O Brasil ultrapassou um marco muito simbólico e triste nesta sexta-feira da Paixão. Bastaram 24 dias para que a COVID-19 matasse mais de mil pessoas no país e metade dessas pessoas estão em São Paulo. Em um ritmo cada vez mais rápido, o novo coronavírus foi se espalhando em quanto autoridades da Saúde tentavam convencer a população, que o perigo é real e que as medidas de isolamentos são fundamentais para evitar um número maior de morte.

A primeira foi na terça-feira 17 de Março em São Paulo, na sexta-feira daquela semana dia 20 eram 11 mortos, uma semana depois e o país oficialmente contou 92 óbitos em nove estados, mais uma semana e o número de mortos havia subido para 359 em 22 estados e passado mais sete dias esse número praticamente triplicou para 1056 mortos. Desde a última terça-feira o coronavírus matou mais de 100 brasileiros por dia.

O novo coronavírus já matou três vezes mais pessoas que gripe, o Sarampo e Chikungunya juntas este ano. A dengue matou 181 pessoas, a gripe 100 pessoas, Sarampo 4 e a Chikungunya 3. O perfil das mortes por coronavírus vem mudando, a maioria tem mais de 60 anos e doenças como, problemas no coração ou diabetes. No entanto esse grupo vem mudando é cada vez maior o número de vítimas fora desse grupo.

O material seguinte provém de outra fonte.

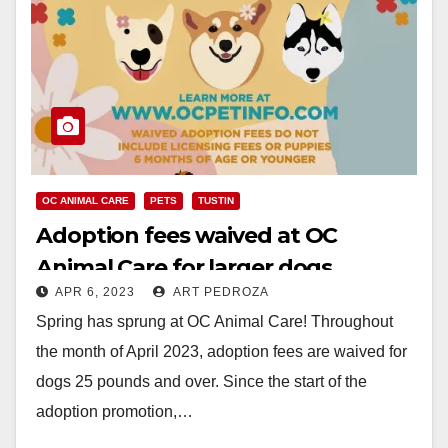
OC ANIMAL CARE
PETS
TUSTIN
Adoption fees waived at OC
Animal Care for larger dogs
APR 6, 2023
ART PEDROZA
through April
Spring has sprung at OC Animal Care! Throughout
the month of April 2023, adoption fees are waived for
dogs 25 pounds and over. Since the start of the
adoption promotion,…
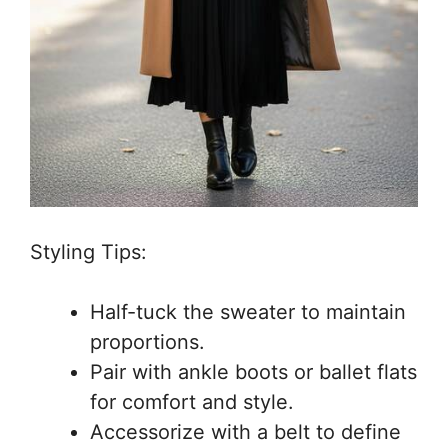
Styling Tips:
Half-tuck the sweater to maintain
proportions.
Pair with ankle boots or ballet flats
for comfort and style.
Accessorize with a belt to define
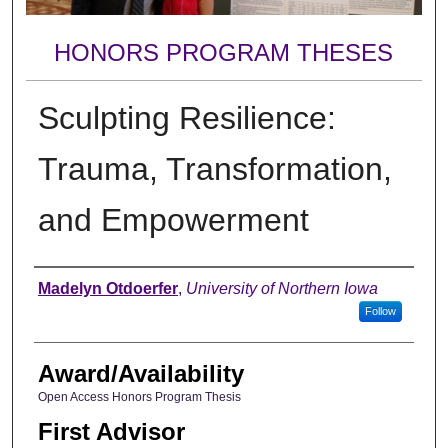
HONORS PROGRAM THESES
Sculpting Resilience:
Trauma, Transformation,
and Empowerment
Author
Madelyn Otdoerfer
,
University of Northern Iowa
Follow
Award/Availability
Open Access Honors Program Thesis
First Advisor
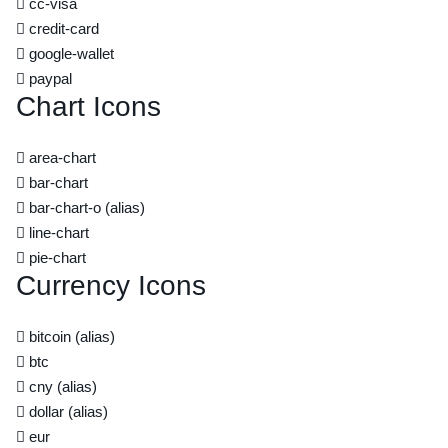
cc-visa
credit-card
google-wallet
paypal
Chart Icons
area-chart
bar-chart
bar-chart-o
(alias)
line-chart
pie-chart
Currency Icons
bitcoin
(alias)
btc
cny
(alias)
dollar
(alias)
eur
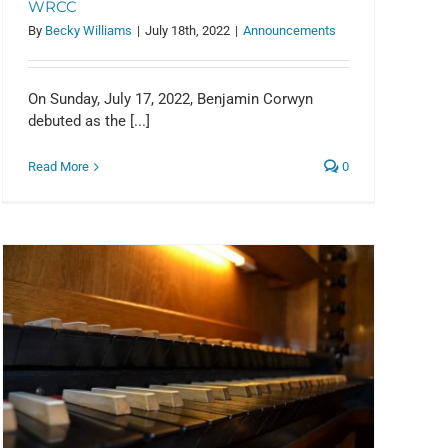
WRCC
By
Becky Williams
|
July 18th, 2022
|
Announcements
On Sunday, July 17, 2022, Benjamin Corwyn
debuted as the [...]
Read More
0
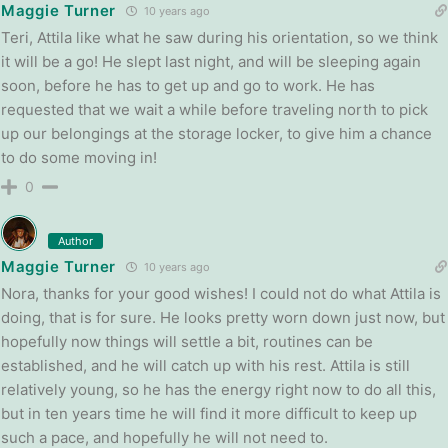
Maggie Turner
10 years ago
Teri, Attila like what he saw during his orientation, so we think
it will be a go! He slept last night, and will be sleeping again
soon, before he has to get up and go to work. He has
requested that we wait a while before traveling north to pick
up our belongings at the storage locker, to give him a chance
to do some moving in!
0
Author
Maggie Turner
10 years ago
Nora, thanks for your good wishes! I could not do what Attila is
doing, that is for sure. He looks pretty worn down just now, but
hopefully now things will settle a bit, routines can be
established, and he will catch up with his rest. Attila is still
relatively young, so he has the energy right now to do all this,
but in ten years time he will find it more difficult to keep up
such a pace, and hopefully he will not need to.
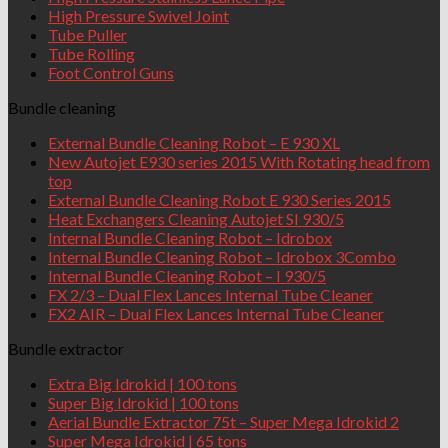
High Pressure Swivel Joint
Tube Puller
Tube Rolling
Foot Control Guns
Bundle cleaning
External Bundle Cleaning Robot – E 930 XL
New Autojet E930 series 2015 With Rotating head from
top
External Bundle Cleaning Robot E 930 Series 2015
Heat Exchangers Cleaning Autojet SI 930/5
Internal Bundle Cleaning Robot – Idrobox
Internal Bundle Cleaning Robot – Idrobox 3Combo
Internal Bundle Cleaning Robot – I 930/5
FX 2/3 – Dual Flex Lances Internal Tube Cleaner
FX2 AIR – Dual Flex Lances Internal Tube Cleaner
Bundle extractor
Extra Big Idrokid | 100 tons
Super Big Idrokid | 100 tons
Aerial Bundle Extractor 75t – Super Mega Idrokid 2
Super Mega Idrokid | 65 tons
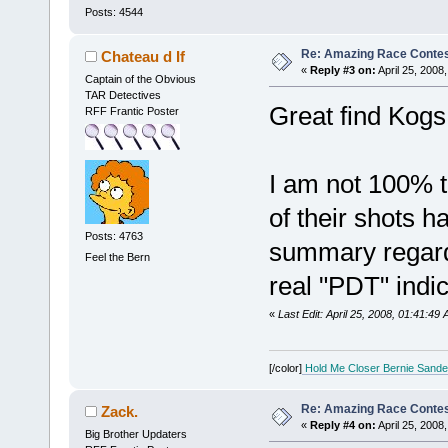
Posts: 4544
Re: Amazing Race Contes
Chateau d If
«
Reply #3 on:
April 25, 2008
Captain of the Obvious
TAR Detectives
Great find Kogs
RFF Frantic Poster
I am not 100% t
of their shots h
Posts: 4763
summary regardl
Feel the Bern
real "PDT" indic
«
Last Edit: April 25, 2008, 01:41:49
[/color]
Hold Me Closer Bernie Sande
Re: Amazing Race Contes
Zack.
«
Reply #4 on:
April 25, 2008
Big Brother Updaters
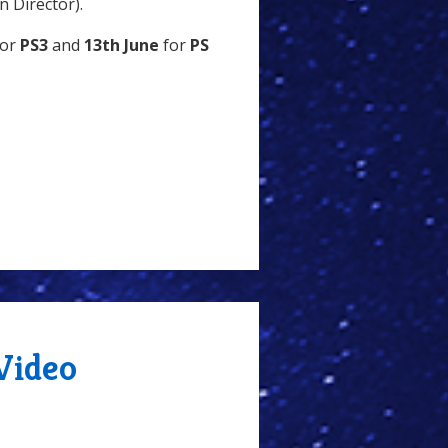
 Director).
or
PS3
and
13th June
for
PS
Video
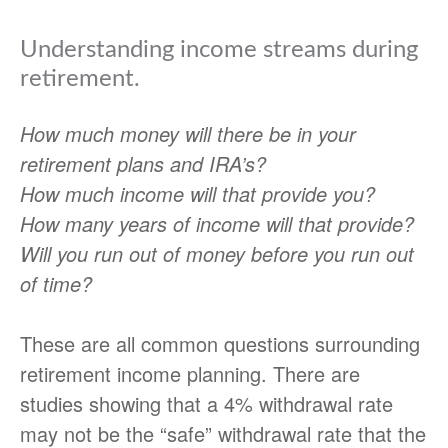
Understanding income streams during
retirement.
How much money will there be in your
retirement plans and IRA’s?
How much income will that provide you?
How many years of income will that provide?
Will you run out of money before you run out
of time?
These are all common questions surrounding
retirement income planning. There are
studies showing that a 4% withdrawal rate
may not be the “safe” withdrawal rate that the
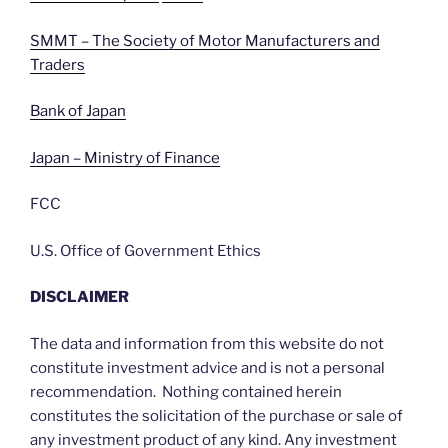
SMMT – The Society of Motor Manufacturers and
Traders
Bank of Japan
Japan – Ministry of Finance
FCC
U.S. Office of Government Ethics
DISCLAIMER
The data and information from this website do not
constitute investment advice and is not a personal
recommendation. Nothing contained herein
constitutes the solicitation of the purchase or sale of
any investment product of any kind. Any investment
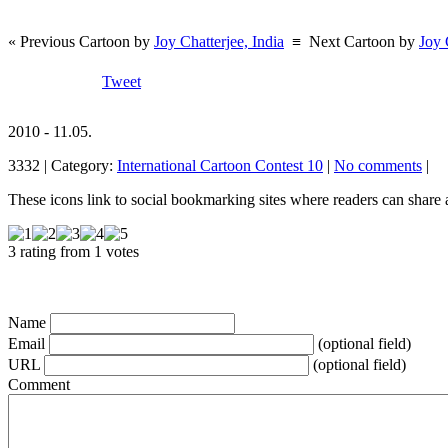
« Previous Cartoon by
Joy Chatterjee, India
≡
Next Cartoon by
Joy 
Tweet
2010 - 11.05.
3332 | Category:
International Cartoon Contest 10
|
No comments
|
These icons link to social bookmarking sites where readers can shar
3 rating from 1 votes
Name
Email
(optional field)
URL
(optional field)
Comment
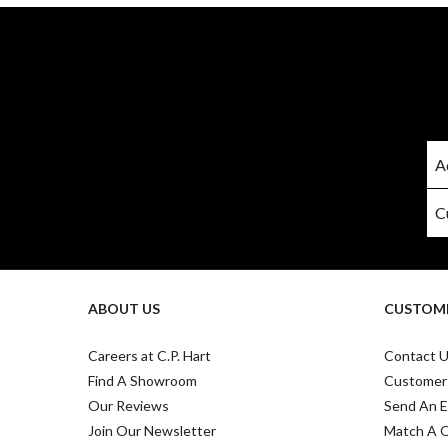
ABOUT US
CUSTOME
Careers at C.P. Hart
Contact 
Find A Showroom
Customer
Our Reviews
Send An E
Join Our Newsletter
Match A 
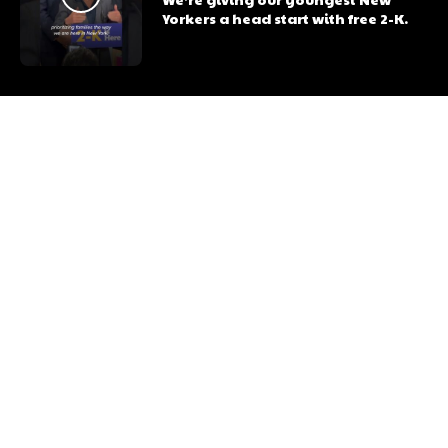
Yorkers a head start with free 2-K.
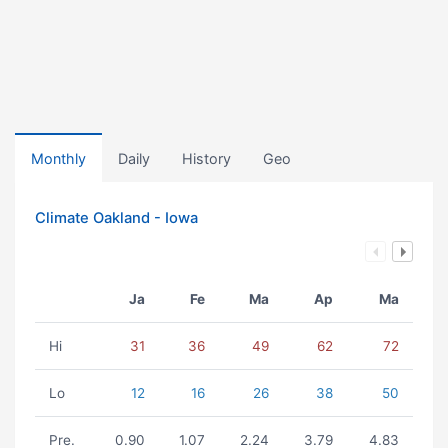
Monthly
Daily
History
Geo
Climate Oakland - Iowa
Ja
Fe
Ma
Ap
Ma
Hi
31
36
49
62
72
Lo
12
16
26
38
50
Pre.
0.90
1.07
2.24
3.79
4.83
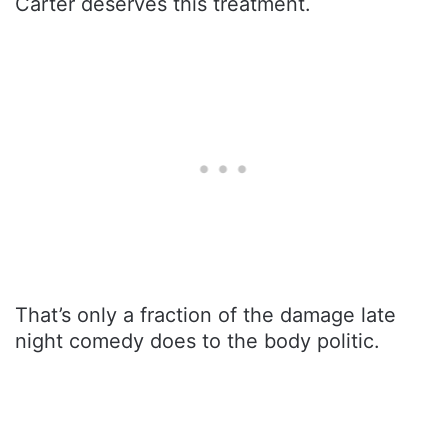
Carter deserves this treatment.
That’s only a fraction of the damage late
night comedy does to the body politic.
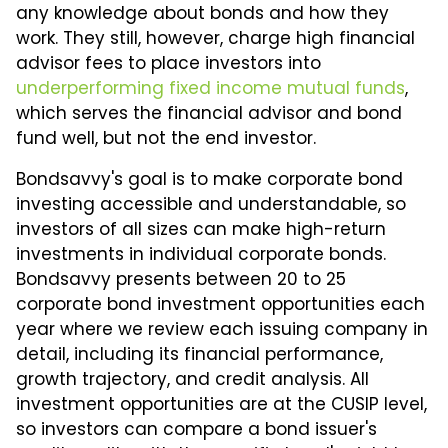
any knowledge about bonds and how they
work. They still, however, charge high financial
advisor fees to place investors into
underperforming fixed income mutual funds
,
which serves the financial advisor and bond
fund well, but not the end investor.
Bondsavvy's goal is to make corporate bond
investing accessible and understandable, so
investors of all sizes can make high-return
investments in individual corporate bonds.
Bondsavvy presents between 20 to 25
corporate bond investment opportunities each
year where we review each issuing company in
detail, including its financial performance,
growth trajectory, and credit analysis. All
investment opportunities are at the CUSIP level,
so investors can compare a bond issuer's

No dia 27 de Março 11% eram de pessoas com menos de 60 anos, em 3 de abril e esse percentual subiu para 15% e hoje é de 23%. Os casos fatais sem fator de risco eram 15%, subiu para 18% no dia três e hoje são 26%. Esta semana, o Brasil registrou a primeira morte de paciente entre 0 e 5 anos. Ontem sete das vítimas tinham menos de 40 anos. Hoje um adolescente foi a primeira morte entre os índios Yanomami.

O ministério da saúde reforça que precisamos manter as medidas de distanciamento social, porque se muita gente ficar doente agora, o sistema de saúde não vai aguentar. O Brasil não tem leitos suficientes, não tem equipamentos de proteção para todos os profissionais de saúde e nem testes para acompanhar a velocidade da epidemia que está se espalhando.

Na semana passada, o Ministério da Saúde informou que quatro Estados, São Paulo, Rio de Janeiro, Ceará, Amazonas e o Distrito Federal, estavam entrando na etapa mais aguda da epidemia, como aceleração descontrolada. Nos últimos dias o Amapá também entrou em situação de emergência. O Ministério começou a distribuir 60 respiradores para Fortaleza, Manaus e Macapá, capitais que precisam aumentar com urgência o número de leitos de UTI. Em Manaus Hospital referência para o tratamento da COVID-19, já atingiu a capacidade máxima de atendimento.